Judy and I started out together on what was a gorgeous stretch of trail, showcasing lots of pines and palmetto. But she turned back after 30 minutes to get the car and move it up the trail. I forged on ahead.
Unfortunately, the next part of the trail had been burned; smoke was still coming out from one hole. I imagine it was some kind of prescribed burn. Actually, it was beautiful in its own way – the inky black ground around the trees, with the trail a little ribbon of light. This section ended around Rodman Reservoir, a beautiful body of water complete with osprey nests.
Putting Lake Delancy Behind Us
Judy and I hiked a little road section here near the Rodman Dam. There were all sorts of large tree trunks clustered on one end of the reservoir that reminded me of the trees/logs we saw last summer in lakes around Mount St. Helens. In those lakes, the trees in the water were from the famous volcano eruption back in the 1980s. Incredible! Well, we later learned these Rodman dam logs were from the devastation of a hurricane – Hurricane Matthew, I think it was.

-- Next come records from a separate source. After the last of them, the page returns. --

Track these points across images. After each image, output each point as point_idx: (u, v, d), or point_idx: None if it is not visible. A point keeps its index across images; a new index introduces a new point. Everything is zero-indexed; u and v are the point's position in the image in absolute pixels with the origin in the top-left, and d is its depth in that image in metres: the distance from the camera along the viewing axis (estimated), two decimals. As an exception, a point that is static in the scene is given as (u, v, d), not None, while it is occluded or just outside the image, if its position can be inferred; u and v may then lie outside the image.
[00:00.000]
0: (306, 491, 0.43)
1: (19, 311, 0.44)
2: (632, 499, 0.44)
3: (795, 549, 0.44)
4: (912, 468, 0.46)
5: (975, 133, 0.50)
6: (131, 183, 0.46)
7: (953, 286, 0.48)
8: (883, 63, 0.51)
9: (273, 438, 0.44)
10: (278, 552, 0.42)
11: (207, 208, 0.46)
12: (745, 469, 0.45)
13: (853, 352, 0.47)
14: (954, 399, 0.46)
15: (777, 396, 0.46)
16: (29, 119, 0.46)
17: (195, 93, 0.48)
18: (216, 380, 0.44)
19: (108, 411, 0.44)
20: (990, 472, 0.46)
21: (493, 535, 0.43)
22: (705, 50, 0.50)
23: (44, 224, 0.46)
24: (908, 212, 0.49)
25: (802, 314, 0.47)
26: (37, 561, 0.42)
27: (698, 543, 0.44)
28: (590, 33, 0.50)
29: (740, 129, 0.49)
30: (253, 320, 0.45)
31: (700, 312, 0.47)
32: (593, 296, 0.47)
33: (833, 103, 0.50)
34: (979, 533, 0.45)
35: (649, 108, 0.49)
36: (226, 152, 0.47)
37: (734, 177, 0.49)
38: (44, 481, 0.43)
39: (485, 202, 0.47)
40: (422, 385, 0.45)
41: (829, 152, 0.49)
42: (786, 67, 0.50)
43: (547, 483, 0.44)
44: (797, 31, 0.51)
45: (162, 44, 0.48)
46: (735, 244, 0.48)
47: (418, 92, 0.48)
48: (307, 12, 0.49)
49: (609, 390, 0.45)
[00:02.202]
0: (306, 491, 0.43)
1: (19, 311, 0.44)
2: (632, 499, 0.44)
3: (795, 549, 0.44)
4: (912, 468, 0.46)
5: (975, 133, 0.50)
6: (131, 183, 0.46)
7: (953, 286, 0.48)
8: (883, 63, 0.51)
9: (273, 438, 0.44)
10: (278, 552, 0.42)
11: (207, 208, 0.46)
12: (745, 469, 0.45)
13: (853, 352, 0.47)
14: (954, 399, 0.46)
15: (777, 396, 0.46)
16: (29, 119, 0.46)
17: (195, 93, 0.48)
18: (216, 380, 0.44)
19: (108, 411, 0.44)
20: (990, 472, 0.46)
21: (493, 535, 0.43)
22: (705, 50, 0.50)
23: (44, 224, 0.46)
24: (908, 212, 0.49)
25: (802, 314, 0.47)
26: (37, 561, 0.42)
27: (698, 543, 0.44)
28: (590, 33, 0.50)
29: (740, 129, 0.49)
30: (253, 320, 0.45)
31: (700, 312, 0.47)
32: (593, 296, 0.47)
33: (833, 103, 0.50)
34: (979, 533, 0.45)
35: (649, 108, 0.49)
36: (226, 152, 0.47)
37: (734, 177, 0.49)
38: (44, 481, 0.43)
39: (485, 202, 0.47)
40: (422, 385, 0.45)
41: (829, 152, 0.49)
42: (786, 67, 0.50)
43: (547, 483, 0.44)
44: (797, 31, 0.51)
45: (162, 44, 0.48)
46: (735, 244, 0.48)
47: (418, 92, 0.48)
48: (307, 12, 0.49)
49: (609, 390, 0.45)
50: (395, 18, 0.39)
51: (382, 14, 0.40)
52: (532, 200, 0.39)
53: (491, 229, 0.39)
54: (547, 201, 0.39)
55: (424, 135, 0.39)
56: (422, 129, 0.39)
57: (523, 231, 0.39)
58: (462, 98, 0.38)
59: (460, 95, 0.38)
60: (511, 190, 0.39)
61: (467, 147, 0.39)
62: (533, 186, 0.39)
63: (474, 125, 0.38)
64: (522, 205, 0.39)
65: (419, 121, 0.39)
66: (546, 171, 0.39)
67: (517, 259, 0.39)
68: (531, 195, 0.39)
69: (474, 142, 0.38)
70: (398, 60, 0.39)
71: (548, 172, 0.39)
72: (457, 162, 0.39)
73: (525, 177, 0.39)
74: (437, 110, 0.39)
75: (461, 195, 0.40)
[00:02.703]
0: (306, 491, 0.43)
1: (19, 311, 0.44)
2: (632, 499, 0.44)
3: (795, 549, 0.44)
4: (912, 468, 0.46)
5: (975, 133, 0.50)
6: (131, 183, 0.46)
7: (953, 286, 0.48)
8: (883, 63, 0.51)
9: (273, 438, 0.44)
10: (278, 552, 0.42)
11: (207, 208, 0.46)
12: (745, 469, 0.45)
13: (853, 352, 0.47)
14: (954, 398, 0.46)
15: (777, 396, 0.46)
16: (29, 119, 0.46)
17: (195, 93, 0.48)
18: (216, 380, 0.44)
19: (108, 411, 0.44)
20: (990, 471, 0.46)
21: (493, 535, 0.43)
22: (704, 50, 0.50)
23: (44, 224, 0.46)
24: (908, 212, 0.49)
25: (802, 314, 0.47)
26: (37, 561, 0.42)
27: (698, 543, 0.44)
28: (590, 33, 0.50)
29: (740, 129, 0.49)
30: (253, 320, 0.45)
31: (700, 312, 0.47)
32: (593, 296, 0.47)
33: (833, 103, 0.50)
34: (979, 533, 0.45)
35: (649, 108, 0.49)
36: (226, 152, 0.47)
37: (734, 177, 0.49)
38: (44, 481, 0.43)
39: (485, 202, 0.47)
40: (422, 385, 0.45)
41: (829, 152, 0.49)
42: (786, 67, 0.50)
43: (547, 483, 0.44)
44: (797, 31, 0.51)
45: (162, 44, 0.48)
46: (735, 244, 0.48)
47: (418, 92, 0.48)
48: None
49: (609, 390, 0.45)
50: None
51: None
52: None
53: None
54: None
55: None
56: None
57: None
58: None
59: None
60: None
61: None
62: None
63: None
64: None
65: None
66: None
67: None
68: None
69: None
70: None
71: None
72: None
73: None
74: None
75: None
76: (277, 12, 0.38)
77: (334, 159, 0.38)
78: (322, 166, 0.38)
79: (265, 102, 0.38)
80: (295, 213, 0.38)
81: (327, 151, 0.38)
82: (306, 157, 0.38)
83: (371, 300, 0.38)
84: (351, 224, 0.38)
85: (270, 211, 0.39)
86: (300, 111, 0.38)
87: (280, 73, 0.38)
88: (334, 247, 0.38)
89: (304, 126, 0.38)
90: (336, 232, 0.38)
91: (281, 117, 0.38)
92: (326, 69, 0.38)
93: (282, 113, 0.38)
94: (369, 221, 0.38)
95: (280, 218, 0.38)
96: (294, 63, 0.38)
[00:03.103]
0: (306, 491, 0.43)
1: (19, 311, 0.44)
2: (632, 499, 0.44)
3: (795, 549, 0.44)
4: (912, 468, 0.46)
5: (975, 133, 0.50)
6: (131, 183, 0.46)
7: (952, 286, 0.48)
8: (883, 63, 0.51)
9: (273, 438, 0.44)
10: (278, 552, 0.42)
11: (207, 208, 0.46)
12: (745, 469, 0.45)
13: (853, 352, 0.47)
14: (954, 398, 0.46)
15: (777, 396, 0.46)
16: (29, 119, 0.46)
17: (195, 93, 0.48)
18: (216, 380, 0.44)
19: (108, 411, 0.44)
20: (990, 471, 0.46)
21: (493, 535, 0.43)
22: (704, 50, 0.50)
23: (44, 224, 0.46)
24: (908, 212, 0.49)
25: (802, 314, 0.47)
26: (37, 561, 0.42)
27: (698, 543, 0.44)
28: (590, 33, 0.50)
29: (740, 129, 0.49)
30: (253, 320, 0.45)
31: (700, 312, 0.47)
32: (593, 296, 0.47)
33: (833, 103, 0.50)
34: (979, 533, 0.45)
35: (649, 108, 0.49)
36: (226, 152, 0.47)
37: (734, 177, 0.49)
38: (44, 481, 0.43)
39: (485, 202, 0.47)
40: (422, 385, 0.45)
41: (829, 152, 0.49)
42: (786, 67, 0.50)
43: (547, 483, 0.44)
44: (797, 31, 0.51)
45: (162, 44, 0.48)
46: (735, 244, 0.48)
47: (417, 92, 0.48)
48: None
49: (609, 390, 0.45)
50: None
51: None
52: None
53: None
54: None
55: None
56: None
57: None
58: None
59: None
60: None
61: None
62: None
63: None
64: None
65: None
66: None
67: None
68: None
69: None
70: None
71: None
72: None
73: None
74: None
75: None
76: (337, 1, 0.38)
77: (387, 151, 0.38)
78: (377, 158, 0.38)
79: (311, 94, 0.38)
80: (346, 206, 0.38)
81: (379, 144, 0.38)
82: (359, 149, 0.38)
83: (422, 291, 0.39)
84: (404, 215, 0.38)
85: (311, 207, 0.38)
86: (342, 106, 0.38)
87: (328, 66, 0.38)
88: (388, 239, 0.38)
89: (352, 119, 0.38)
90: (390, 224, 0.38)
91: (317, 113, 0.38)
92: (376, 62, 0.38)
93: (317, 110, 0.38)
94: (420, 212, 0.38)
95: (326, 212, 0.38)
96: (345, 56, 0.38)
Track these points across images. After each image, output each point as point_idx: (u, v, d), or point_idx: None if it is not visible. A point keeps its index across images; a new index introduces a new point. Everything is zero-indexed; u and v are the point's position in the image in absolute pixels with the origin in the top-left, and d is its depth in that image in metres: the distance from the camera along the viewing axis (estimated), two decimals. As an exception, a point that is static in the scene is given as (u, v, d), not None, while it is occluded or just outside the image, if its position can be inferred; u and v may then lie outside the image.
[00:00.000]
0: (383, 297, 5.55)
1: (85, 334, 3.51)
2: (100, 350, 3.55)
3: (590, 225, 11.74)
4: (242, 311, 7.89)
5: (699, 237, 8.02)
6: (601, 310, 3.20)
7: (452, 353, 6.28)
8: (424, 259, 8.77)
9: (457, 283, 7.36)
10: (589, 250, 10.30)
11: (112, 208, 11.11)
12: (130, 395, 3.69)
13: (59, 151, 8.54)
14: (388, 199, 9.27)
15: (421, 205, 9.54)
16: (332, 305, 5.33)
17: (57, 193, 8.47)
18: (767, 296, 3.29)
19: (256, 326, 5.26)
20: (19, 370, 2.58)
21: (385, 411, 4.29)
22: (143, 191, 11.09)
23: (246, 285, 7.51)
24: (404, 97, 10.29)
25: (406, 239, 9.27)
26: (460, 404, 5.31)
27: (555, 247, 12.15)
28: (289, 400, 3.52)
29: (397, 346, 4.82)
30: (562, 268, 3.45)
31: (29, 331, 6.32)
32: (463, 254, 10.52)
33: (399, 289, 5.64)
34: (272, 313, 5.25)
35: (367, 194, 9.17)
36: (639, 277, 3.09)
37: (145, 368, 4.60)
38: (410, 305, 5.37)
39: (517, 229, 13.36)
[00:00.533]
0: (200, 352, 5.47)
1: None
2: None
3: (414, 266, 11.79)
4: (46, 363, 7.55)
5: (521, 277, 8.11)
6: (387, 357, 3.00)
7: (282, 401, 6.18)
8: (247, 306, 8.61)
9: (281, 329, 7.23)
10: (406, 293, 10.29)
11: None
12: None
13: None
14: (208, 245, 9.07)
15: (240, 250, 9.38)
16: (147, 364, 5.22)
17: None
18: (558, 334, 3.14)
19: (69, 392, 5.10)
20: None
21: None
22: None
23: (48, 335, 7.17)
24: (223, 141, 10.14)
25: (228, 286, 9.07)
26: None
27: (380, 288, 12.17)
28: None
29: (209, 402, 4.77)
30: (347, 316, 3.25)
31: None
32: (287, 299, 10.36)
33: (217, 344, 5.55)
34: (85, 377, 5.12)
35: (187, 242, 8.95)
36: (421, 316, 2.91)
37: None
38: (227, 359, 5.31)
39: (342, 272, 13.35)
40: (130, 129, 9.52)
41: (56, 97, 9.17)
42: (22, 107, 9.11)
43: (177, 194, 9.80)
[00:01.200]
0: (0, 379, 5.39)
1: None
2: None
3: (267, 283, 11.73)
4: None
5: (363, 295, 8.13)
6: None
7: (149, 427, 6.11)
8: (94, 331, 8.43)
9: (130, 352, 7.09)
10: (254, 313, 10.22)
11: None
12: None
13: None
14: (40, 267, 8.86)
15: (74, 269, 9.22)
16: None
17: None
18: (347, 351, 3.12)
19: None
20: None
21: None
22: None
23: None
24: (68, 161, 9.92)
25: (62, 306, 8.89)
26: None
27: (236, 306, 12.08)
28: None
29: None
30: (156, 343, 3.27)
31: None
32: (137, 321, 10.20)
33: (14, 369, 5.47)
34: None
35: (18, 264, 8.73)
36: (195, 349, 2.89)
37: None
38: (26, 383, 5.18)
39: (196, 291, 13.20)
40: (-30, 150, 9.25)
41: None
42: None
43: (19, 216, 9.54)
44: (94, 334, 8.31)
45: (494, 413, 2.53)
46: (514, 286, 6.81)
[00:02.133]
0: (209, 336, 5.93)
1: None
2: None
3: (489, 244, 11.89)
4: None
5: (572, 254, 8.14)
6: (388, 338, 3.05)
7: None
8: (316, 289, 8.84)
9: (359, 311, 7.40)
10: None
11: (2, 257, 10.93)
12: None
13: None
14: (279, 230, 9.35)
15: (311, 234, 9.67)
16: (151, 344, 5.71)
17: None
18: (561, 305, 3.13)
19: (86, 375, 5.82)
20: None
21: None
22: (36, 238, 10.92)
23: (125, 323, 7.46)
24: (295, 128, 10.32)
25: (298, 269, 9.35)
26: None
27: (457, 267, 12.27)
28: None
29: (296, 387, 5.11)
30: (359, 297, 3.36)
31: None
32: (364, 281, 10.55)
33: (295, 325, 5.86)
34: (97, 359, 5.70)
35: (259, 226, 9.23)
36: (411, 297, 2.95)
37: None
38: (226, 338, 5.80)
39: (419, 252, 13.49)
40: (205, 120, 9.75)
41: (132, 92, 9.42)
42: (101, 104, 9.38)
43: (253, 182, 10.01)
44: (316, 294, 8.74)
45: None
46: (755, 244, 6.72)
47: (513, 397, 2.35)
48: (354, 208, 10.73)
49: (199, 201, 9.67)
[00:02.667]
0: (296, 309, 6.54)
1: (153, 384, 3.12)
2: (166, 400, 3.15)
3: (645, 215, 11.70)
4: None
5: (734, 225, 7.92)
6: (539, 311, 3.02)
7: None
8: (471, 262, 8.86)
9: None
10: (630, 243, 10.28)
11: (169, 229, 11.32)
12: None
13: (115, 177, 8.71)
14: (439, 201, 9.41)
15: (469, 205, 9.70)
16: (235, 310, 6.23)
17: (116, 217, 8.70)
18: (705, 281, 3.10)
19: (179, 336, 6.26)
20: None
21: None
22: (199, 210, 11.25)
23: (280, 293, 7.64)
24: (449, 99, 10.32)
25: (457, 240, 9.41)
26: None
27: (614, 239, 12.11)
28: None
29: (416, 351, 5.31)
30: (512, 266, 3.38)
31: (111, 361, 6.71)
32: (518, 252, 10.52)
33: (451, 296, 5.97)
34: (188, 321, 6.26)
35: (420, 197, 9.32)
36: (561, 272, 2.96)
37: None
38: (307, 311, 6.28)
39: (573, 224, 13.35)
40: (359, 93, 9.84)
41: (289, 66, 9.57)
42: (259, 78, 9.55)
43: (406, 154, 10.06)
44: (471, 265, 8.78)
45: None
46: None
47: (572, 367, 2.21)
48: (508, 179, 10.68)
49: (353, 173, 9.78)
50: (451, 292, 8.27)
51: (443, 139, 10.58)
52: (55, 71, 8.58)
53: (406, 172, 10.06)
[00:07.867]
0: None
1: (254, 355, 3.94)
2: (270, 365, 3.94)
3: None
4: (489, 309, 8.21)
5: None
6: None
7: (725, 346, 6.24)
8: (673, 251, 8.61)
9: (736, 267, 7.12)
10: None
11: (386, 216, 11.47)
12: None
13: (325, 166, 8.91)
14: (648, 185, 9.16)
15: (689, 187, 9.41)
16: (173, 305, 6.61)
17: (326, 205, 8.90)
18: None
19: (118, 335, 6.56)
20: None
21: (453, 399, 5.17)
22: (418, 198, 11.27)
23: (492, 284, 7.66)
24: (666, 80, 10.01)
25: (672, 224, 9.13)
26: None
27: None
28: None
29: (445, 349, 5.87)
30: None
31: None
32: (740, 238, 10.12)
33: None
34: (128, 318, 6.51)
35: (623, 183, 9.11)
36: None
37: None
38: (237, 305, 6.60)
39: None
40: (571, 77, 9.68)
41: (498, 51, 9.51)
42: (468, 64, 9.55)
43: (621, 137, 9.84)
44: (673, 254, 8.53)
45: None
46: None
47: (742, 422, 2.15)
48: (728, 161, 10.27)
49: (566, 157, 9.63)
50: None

After hiking around the dam, Judy drove ahead to Buckman Lock while I continued on. We had learned from Late Start’s trail journal that the locktender at Buckman Lock is a man named Arthur. We met Arthur, who told us the story behind the trees in the Rodman Reservoir. He also said there are lots of manatees that pass through the locks, so they leave them open at night so the animals don’t get stuck. Unfortunately, no manatees were around when we were there, nor any boats going through the lock.
A Really Long Boardwalk Crossing
Later, in the afternoon, I hiked through an area near Caravelle Ranch. It was very sandy, and I got a lot in my shoes. Ugh. There was also an area where people dumped trash. Sad.
After that, the trail was phenomenal, especially the area through Rice Creek Sanctuary. It was this beautiful, woodsy area filled with hardwood, but also all of these tropical plants like palmetto and palms. I also crossed lots of boardwalk, including the Hoffman Crossing, an 1,886-foot boardwalk!
Looking forward to what tomorrow brings!